PROMPT A: Copy the rows word for word, from their first line through the line that contains "szimbolikus épülete, a város legismertebb és", with both of those lines included.

SOURCE EXTRACT:
+--

Review by Andrew Bowen


Casperian Books, 2010
ISBN: 978-1934081228
Paperback; 248 pp.; $15

 

Church steeples rose above the trees and roofs, white stalagmites aching toward their notions of God, while on the outskirts lurked the low, windowless porn shops, the roadhouses notorious for serving any girl with tits large enough to justify a halter top.

In one fell swoop, Curtis Smith displays the dichotomy and juxtaposition of his subject matter—“truth”—and the articulation he uses throughout to express it.

Truth or Something Like It is about Glen Tate, a young wrestling coach whose life is changed when the son of a charismatic firebrand—and presidential candidate—dies in a car accident involving them both. Succumbing to bribery, Glen’s once cavalier world of coaching, playing nanny for a class of high school miscreants, and a faltering love life is challenged as his guilt festers. Only when Glen finds the courage to summon the last traces of honor left over from his brother’s suicide does he put his own nondescript life aside to fight for his version of the truth.

Curtis Smith’s greatest asset lies in his ability to capture an emotion, a moment, and to siphon every verbal nutrient to the reader until the passage itself seems tactile. The reader is dipped into his world by passages that buzz with their own life and pulse.

+--

SOURCE DATA:
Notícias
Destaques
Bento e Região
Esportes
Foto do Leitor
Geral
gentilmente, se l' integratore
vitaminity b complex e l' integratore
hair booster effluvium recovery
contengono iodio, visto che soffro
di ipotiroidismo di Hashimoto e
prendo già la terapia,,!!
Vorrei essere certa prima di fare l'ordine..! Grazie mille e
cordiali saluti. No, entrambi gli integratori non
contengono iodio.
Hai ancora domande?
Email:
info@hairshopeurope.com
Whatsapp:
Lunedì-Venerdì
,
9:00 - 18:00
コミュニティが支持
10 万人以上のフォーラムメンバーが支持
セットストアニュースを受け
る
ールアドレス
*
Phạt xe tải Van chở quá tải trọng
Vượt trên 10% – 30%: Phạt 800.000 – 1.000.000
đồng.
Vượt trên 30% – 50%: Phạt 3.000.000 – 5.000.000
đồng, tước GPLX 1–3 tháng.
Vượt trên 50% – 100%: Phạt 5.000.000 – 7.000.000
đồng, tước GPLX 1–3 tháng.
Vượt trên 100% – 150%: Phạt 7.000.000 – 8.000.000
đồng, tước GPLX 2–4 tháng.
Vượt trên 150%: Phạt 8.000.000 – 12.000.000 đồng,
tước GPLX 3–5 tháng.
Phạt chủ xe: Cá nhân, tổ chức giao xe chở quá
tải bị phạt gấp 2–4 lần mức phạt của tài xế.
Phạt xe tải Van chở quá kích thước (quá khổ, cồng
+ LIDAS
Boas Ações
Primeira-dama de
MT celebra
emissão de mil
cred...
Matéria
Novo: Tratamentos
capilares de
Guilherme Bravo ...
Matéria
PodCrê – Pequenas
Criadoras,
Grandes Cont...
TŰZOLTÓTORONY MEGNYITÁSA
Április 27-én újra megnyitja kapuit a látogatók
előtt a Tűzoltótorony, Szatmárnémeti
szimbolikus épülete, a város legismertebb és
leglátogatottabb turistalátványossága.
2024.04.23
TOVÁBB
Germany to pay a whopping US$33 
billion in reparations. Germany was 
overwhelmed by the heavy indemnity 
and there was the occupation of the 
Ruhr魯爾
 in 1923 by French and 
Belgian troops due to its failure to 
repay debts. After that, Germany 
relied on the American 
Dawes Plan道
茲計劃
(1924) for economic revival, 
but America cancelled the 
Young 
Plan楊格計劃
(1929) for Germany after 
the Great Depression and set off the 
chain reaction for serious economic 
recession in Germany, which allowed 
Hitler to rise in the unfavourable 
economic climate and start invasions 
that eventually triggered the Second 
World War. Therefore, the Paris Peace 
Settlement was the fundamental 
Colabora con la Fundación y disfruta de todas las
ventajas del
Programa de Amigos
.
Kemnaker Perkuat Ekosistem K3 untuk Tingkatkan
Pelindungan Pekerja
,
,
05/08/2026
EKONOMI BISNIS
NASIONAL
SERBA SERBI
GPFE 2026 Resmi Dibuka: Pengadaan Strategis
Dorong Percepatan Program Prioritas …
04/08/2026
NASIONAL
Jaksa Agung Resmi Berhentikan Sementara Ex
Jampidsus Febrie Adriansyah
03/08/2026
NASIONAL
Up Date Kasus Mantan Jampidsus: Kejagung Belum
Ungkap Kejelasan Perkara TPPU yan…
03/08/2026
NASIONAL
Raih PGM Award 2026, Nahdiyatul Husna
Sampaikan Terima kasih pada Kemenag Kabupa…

+--

PROMPT B: In the book review, what sport does Glen Tate coach?

EXPECTED OUTPUT A:
Notícias
Destaques
Bento e Região
Esportes
Foto do Leitor
Geral
gentilmente, se l' integratore
vitaminity b complex e l' integratore
hair booster effluvium recovery
contengono iodio, visto che soffro
di ipotiroidismo di Hashimoto e
prendo già la terapia,,!!
Vorrei essere certa prima di fare l'ordine..! Grazie mille e
cordiali saluti. No, entrambi gli integratori non
contengono iodio.
Hai ancora domande?
Email:
info@hairshopeurope.com
Whatsapp:
Lunedì-Venerdì
,
9:00 - 18:00
コミュニティが支持
10 万人以上のフォーラムメンバーが支持
セットストアニュースを受け
る
ールアドレス
*
Phạt xe tải Van chở quá tải trọng
Vượt trên 10% – 30%: Phạt 800.000 – 1.000.000
đồng.
Vượt trên 30% – 50%: Phạt 3.000.000 – 5.000.000
đồng, tước GPLX 1–3 tháng.
Vượt trên 50% – 100%: Phạt 5.000.000 – 7.000.000
đồng, tước GPLX 1–3 tháng.
Vượt trên 100% – 150%: Phạt 7.000.000 – 8.000.000
đồng, tước GPLX 2–4 tháng.
Vượt trên 150%: Phạt 8.000.000 – 12.000.000 đồng,
tước GPLX 3–5 tháng.
Phạt chủ xe: Cá nhân, tổ chức giao xe chở quá
tải bị phạt gấp 2–4 lần mức phạt của tài xế.
Phạt xe tải Van chở quá kích thước (quá khổ, cồng
+ LIDAS
Boas Ações
Primeira-dama de
MT celebra
emissão de mil
cred...
Matéria
Novo: Tratamentos
capilares de
Guilherme Bravo ...
Matéria
PodCrê – Pequenas
Criadoras,
Grandes Cont...
TŰZOLTÓTORONY MEGNYITÁSA
Április 27-én újra megnyitja kapuit a látogatók
előtt a Tűzoltótorony, Szatmárnémeti
szimbolikus épülete, a város legismertebb és

EXPECTED OUTPUT B: Wrestling.